Again, I praise God that "He is faithful and just to forgive us our sins, and purify us from all unrighteousness" 1John1:9
Although I made some very poor choices, I remember that Christ and His forgiveness have changed the direction of my life, and He has made such a difference. I realize, as I wept that day at the ladies retreat, I was crying out for forgiveness, for the losses and for healing from the spiritual and psychological pain I had carried for so many years. I had to set aside my feelings of inadequacy, bitterness, and my judgmental spirit and give it all to God so he could heal me.
Now I have to make sure I am following the right path.

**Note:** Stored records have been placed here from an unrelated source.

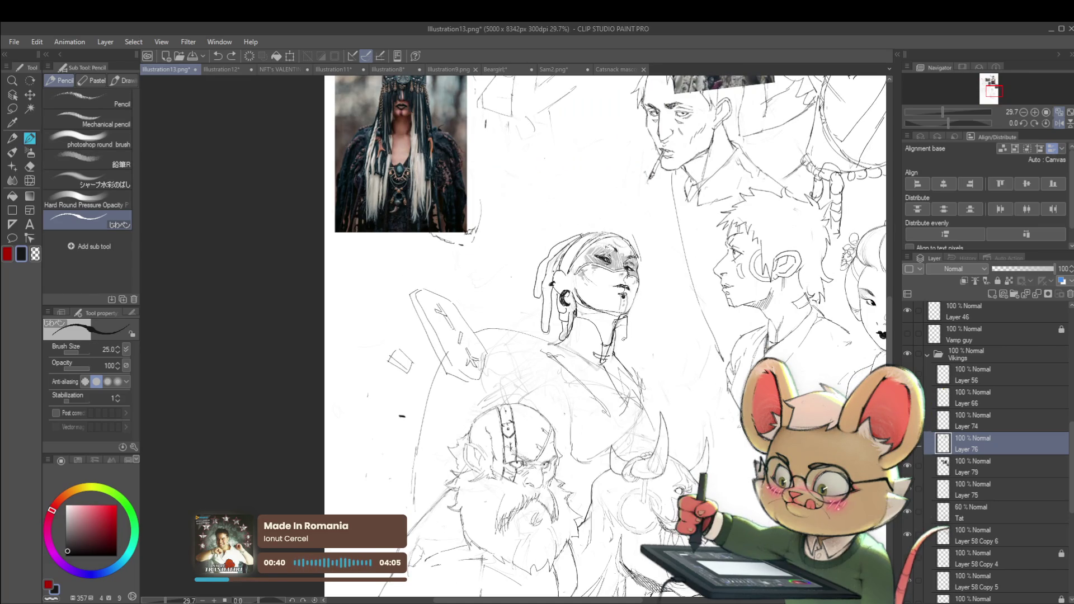
scroll(646, 311, down, 3)
drag(651, 367, 641, 389)
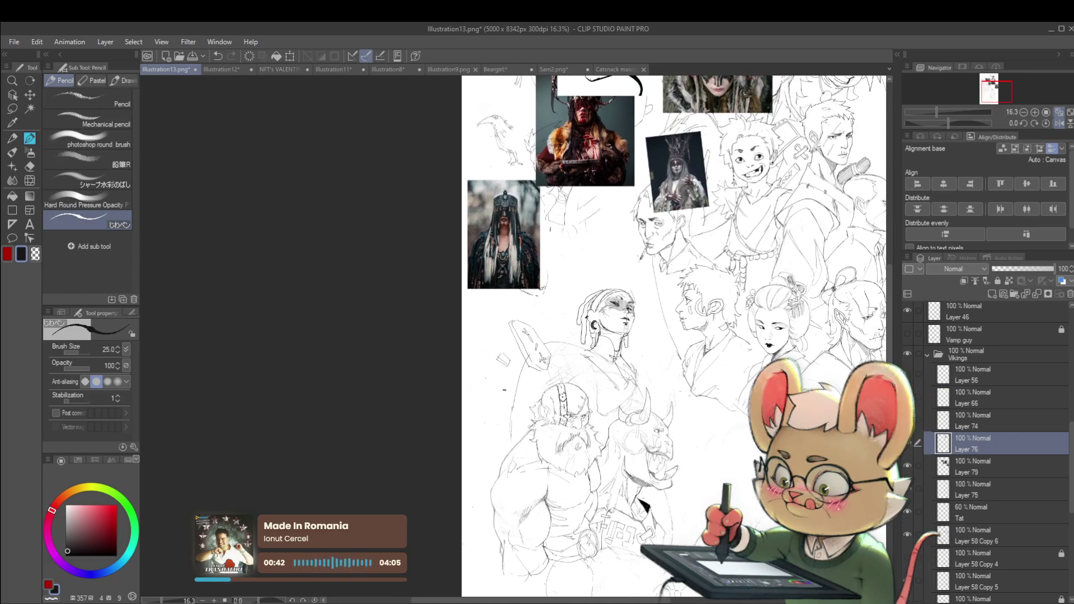
scroll(649, 380, up, 5)
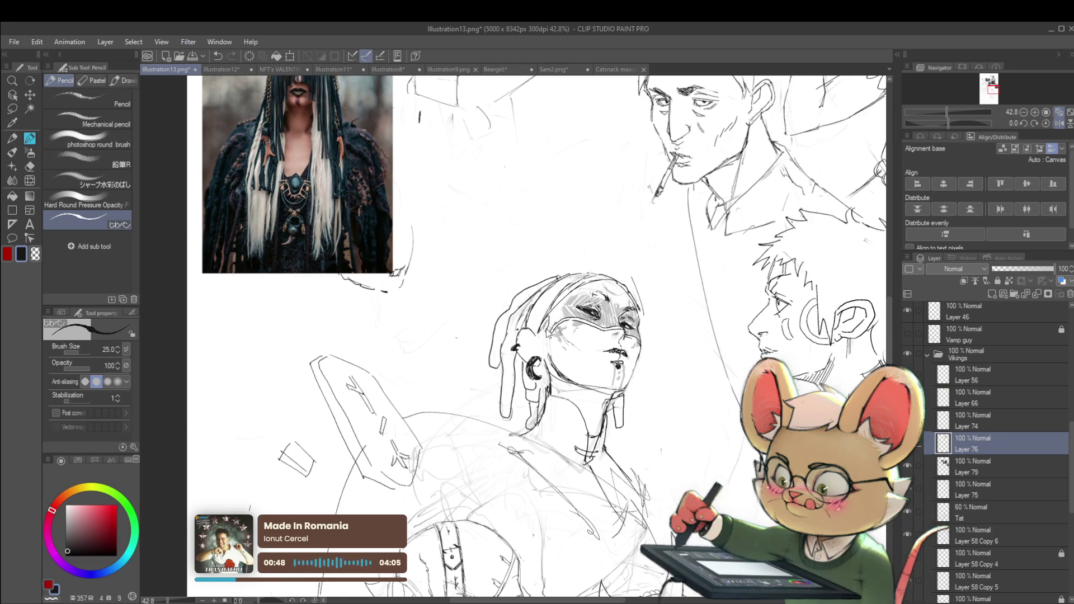
mouse_move(541, 330)
mouse_down()
mouse_move(555, 323)
mouse_move(555, 308)
mouse_up()
scroll(560, 308, down, 4)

Proverbs 3: 1-6 "Don't forget God's teaching, keep His commands in your heart. Let love and faithfulness never leave your heart. Trust in the Lord with all your heart and lean not on your own understanding. In all you ways acknowledge Him and He will direct your paths."

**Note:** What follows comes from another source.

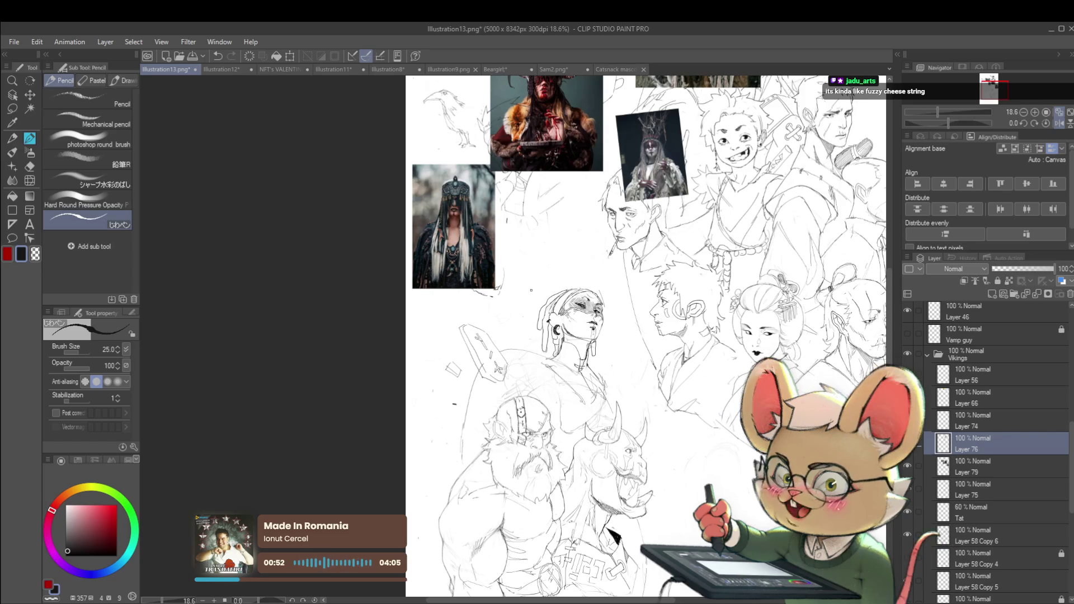
click(1059, 123)
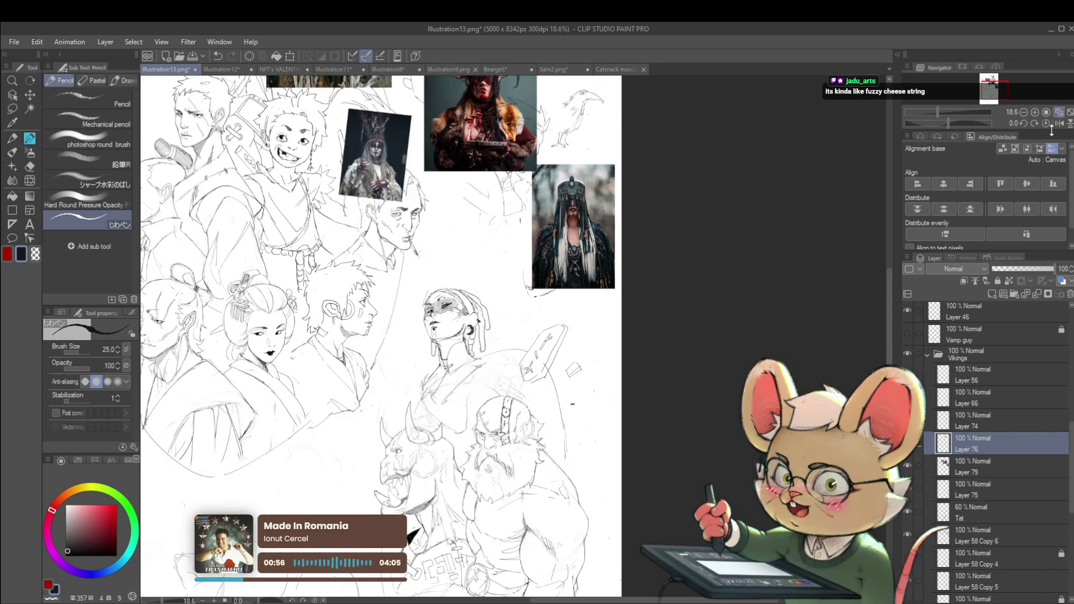
scroll(425, 314, up, 3)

Psalm 119: 105 "Your word is a lamp unto my feet, and a light unto my path."
This means learning what God wants for my life, and how he wants me to live.
I must read God's word, this is how he speaks to us, and I need to take time to listen for his direction. This is a very difficult thing for me to do. I can always find time for many other things, but I know I must set aside time for God's direction. When I am quiet while walking or driving, I find I have great times of reflection, and deep thoughts about God, and what he has done for me. I also need to learn to pray. I need to acknowledge who God is: our father, holy one, our shepherd, guide and director - he leads us if we are seeking his will, and continually ask Him to forgive me.
There are many other verses I could add to this on our Spiritual well being, and teaching the children etc. and maybe I will add them later.
I want everyone to fully understand what God has done in my life, what a great change He has made. He softened my heart using His magnificent out doors, and showed me His amazing power to heal. He gave me great friends, and a greater appreciation for them. God has claimed me as His own, forgiven the many sins I committed against Him and my family, and set me free!. When I asked my husband Rob to forgive me his reply was already done. God had worked in a mighty way in his life as well.
My attitude has changed, I now have a new song in my heart.
Music as you can see has played a very big part in my life, as well as nature.
God has given me a love beyond understanding for Rob and my family. Where I used to think only of myself, with God's help I now consider others. I pray that each person who reads this will experience God's love, and all that he has to offer you.